You hit the nail on the head about nothing you can do for now.

You cannot apply any chemical for profit without a license. Straight fertilizer is acceptable.

Call Mark with the Texas Department of Agriculture (he is the chief inspector for pesticide programs in Dallas) and ask him if you can purchase these products at Home Depot etc. and apply them on someones property for profit without a license. Let us know what the answer is.

(972)263-5035

I am not trying to be rude, I am only trying to keep you out of trouble. There are too many people applying products incorrectly.

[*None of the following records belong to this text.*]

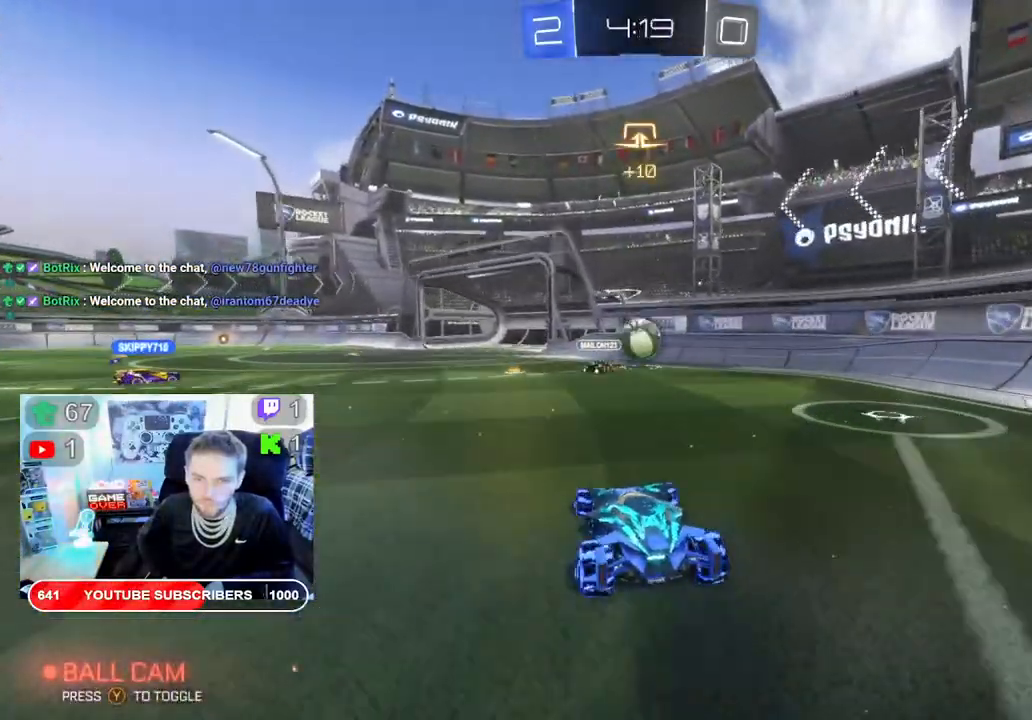
{"buttons": ["L2"], "left_stick": "right", "right_stick": "center", "events": [[183, "left_stick", "right"], [300, "R2", "up"], [400, "L2", "down"]]}
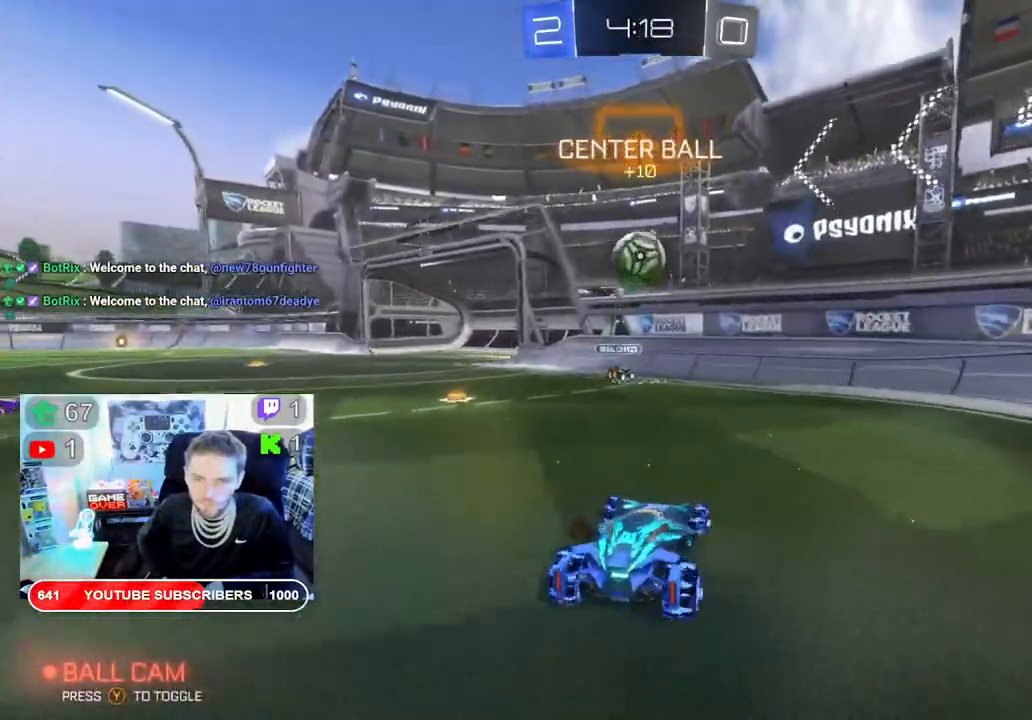
{"buttons": ["R2"], "left_stick": "left", "right_stick": "center", "events": [[83, "left_stick", "center"], [100, "L2", "up"], [217, "R2", "down"], [317, "left_stick", "left"]]}
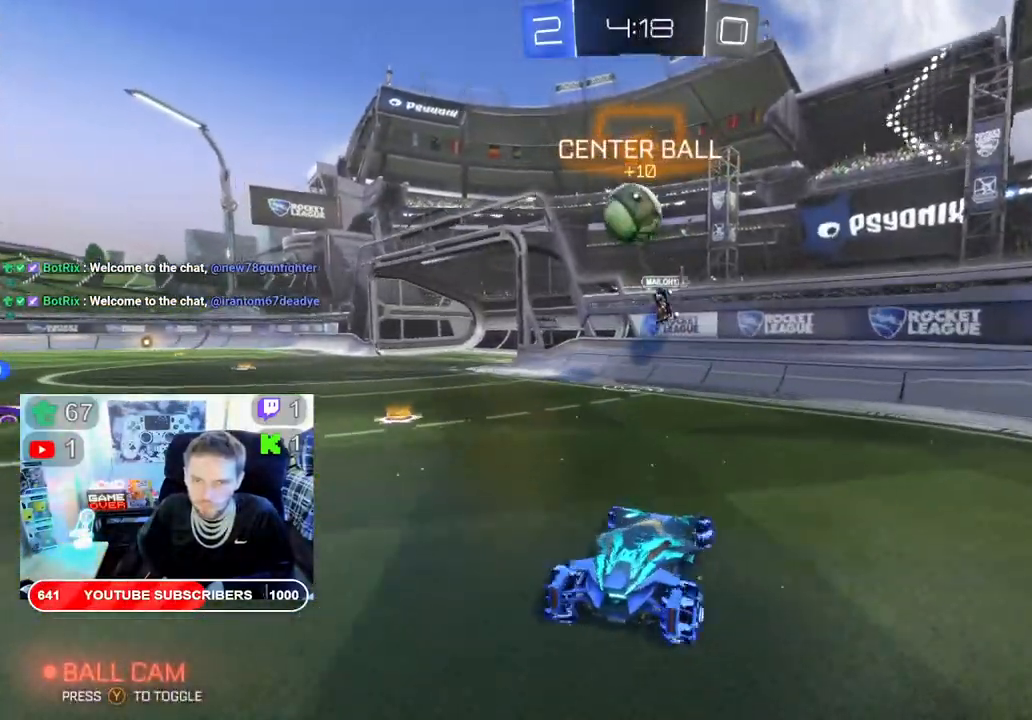
{"buttons": [], "left_stick": "center", "right_stick": "center", "events": [[167, "R2", "up"], [400, "left_stick", "center"]]}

Follow some of the other guys advice and take the steps to get licensed. In the meantime, please subcontract your applications to a licensed company.

LawnTamer
01-26-2009, 06:01 PM
The grass is dormant. The cold nights (sometimes days) frost and cold soil temps will prevent the Bermuda from greening up regardless of what you put on it. The only way to have green grass this time of year in the metroplex is to have planted rye grass in the fall.

Tamer is correct. If you don't have a license you can get hefty fines if you get caught. THE ONLY product you can apply without a license is straight fertilizer. No Weed-N-Feed (which is a waste of money) No insecticide etc.

Ammonium Nitrate is not something you want to have (even if you have permission) If I am not mistaken, it is one fertilizer product that is restricted because it can be used as a bomb making material. Not something you want to be responsible for.

Yes, straight AM is quite dangerous, they have a new process where they bind it with calcium, it is still usable to the plant, and will still raise soil temps, but it isn't explosive. It does cost more though. It also lowers the analysis. They take 34-0-0, but by the time they bind and stabilize it, the analysis is around 27-0-0.

Hoots
01-26-2009, 06:06 PM
Yes, straight AM is quite dangerous, they have a new process where they bind it with calcium, it is still usable to the plant, and will still raise soil temps, but it isn't explosive. It does cost more though. It also lowers the analysis. They take 34-0-0, but by the time they bind and stabilize it, the analysis is around 27-0-0.

Thanks LawnTamer. Even when helping to give advice, we can all learn something too.

4.3mudder
01-26-2009, 07:30 PM
Ok, now I know what to do. Thats for you guy's help. I guess I learned more than I wanted to today! lol

Ric
01-26-2009, 09:04 PM
Yo

A different taken is Lawn Paint. My market area just had it's first freeze in over 10 years so painting lawns green in winter is not a good market for me. But I have done it. I can seen a Market for lawn painting all over the south where lawns go dormant and turn brown. Bermuda seems to be one turf that could really use a good paint job in the winter season. However a reasonable cost turf paint is required in order to make this a viable market.